Starfaring
- Cover art by Ernest Hogan
- Designers: Ken St. Andre
- Publishers: Flying Buffalo
- Publication: 1976
- Genres: Science fiction
- Systems: Custom

= Starfaring =

Starfaring was the first science fiction role-playing game (RPG) published, released by Flying Buffalo in August 1976. Although it was the first to market, it didn't attract an audience, and was soon superseded by the much more popular Traveller published the following year.

==Description==
Starfaring is a two-player science fiction RPG "loosely based on Star Trek" that is set 700 years in the future, after humanity wins a war against robots. The world government loans money to adventurers so they can buy a small spacecraft and travel through a nearby stargate to explore space. The book includes information on:
- creating scenarios
- building ships
- creating crews and characters
- weapons and conflict
- rewards
- stores
- psionic powers
- hazards
- random star locations, star types, star systems, and planetary types
- life among the stars

===Gameplay===
Two people are required for play:
1. The gamemaster designs adventures, and then runs them.
2. The player creates a ship and its crew. Unusually, the ship, not the crew, becomes the primary player character.

===Shipbuilding===
Ships have the following attributes: Size, Warp Drive, Brahma Crystal Power Supply, Shiva Crystal Weapons System, Vishnu Crystal Shields, and Instrumentation Computers.

===Character creation===
Character creation uses random rolls of three six-sided dice to generate Mentality, Psi, Physique, and Health.

==Publication history==
As game historian Erdei Jacint noted, following the successful launch of the first fantasy RPG, Dungeons & Dragons in 1974, "many small companies started producing fantasy RPGs, hoping to get rich. Clones rapidly appeared." Game designer Ken St. Andre was part of that movement, quickly designing several fantasy RPGs and supplements, including Tunnels & Trolls (published by Flying Buffalo) and Monsters! Monsters! (published by Metagaming Concepts). But as Jacint noted, "Due to the enormous amount of games with similar themes, the market started to stagnate. The time had come for a change. St. Andre took the first step in this direction." St. Andre decided to move away from fantasy and created a science fiction RPG titled Starfaring, which was published by Flying Buffalo in August 1976. As game historians Shannon Appelcline, Lawrence Schick, and Pascal Martinolli noted, it was the first science fiction RPG on the market, appearing several months before the publication of TSR's science fiction RPG Metamorphosis Alpha.

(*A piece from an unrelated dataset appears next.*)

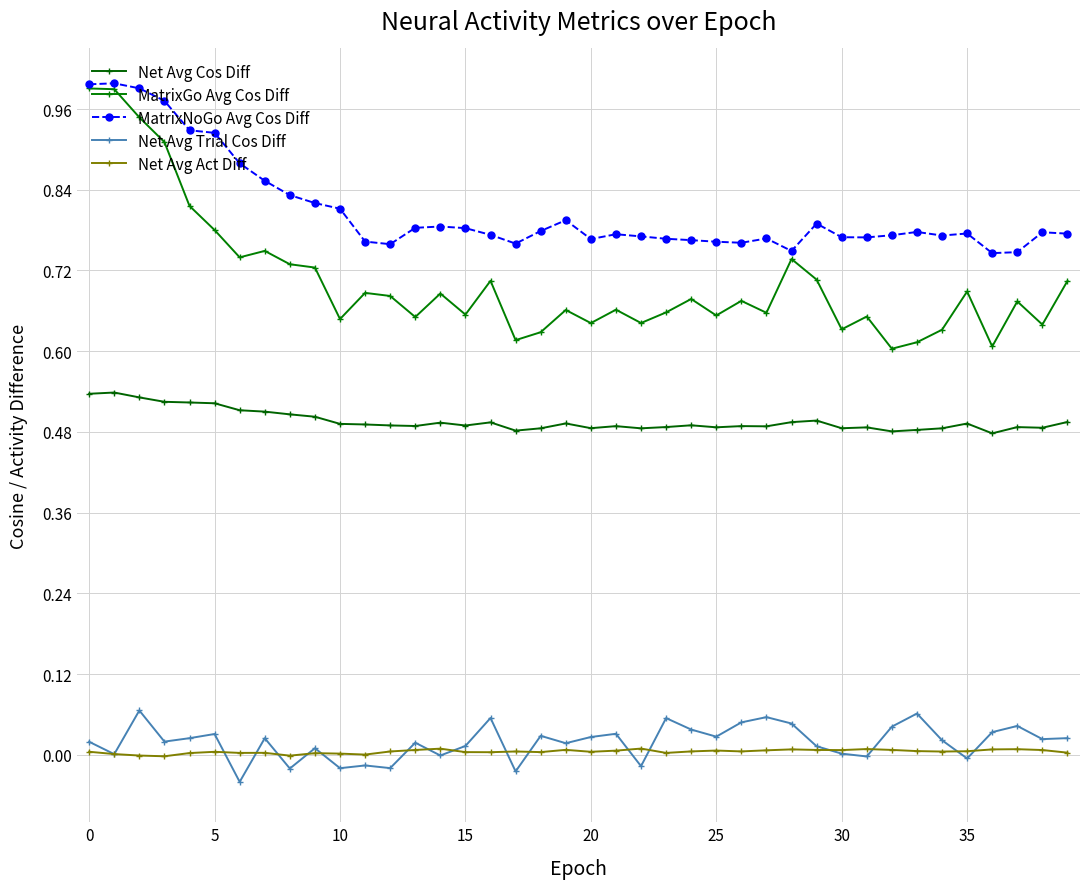

How many interior local peaks does the Net Avg Trial Cos Diff series have?

13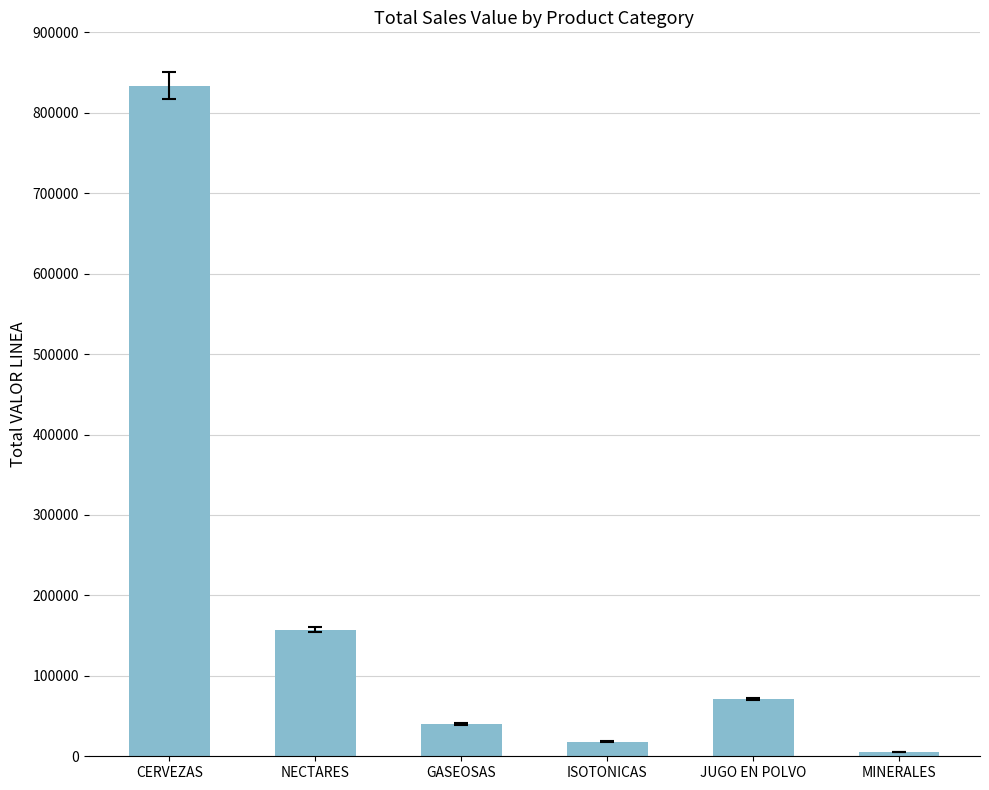

How many series are shown in this chart?

1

The first printing of Starfaring in 1976 was an 80-page saddle-stapled mimeographed softcover book with a black & white illustration by Ernest Hogan on the cover. More artwork by Hogan appeared in the book. A second printing that same year had a black spiral binding. The book did not make much of an impact on the market. In a player poll of 28 RPGs in the October–November 1976 issue of The Space Gamer, Starfaring received the lowest rating. As Lawrence Schick explained, "Starfaring shared [Tunnels & Trolls]'s loose and whimsical approach. Unfortunately, looseness is not a valuable commodity in SF games — to be credible, the technology and how it affects society must be clearly explained."

In 1977, Game Designer's Workshop released another science fiction RPG, Traveller, featuring professional typesetting, illustrations, and graphic design. It quickly proved to be far more popular than Starfaring. In a 1980 international listing of several hundred gamemasters and gaming groups that appeared in Issue 33 of Dragon, over one hundred identified that they played Traveller. In contrast, only two played Starfaring.

In 2007, Outlaw Press published a revised and expanded second edition of Starfaring packaged as a 76-page digest-sized book. Ernest Hogan's original cover art was used, this time in full color.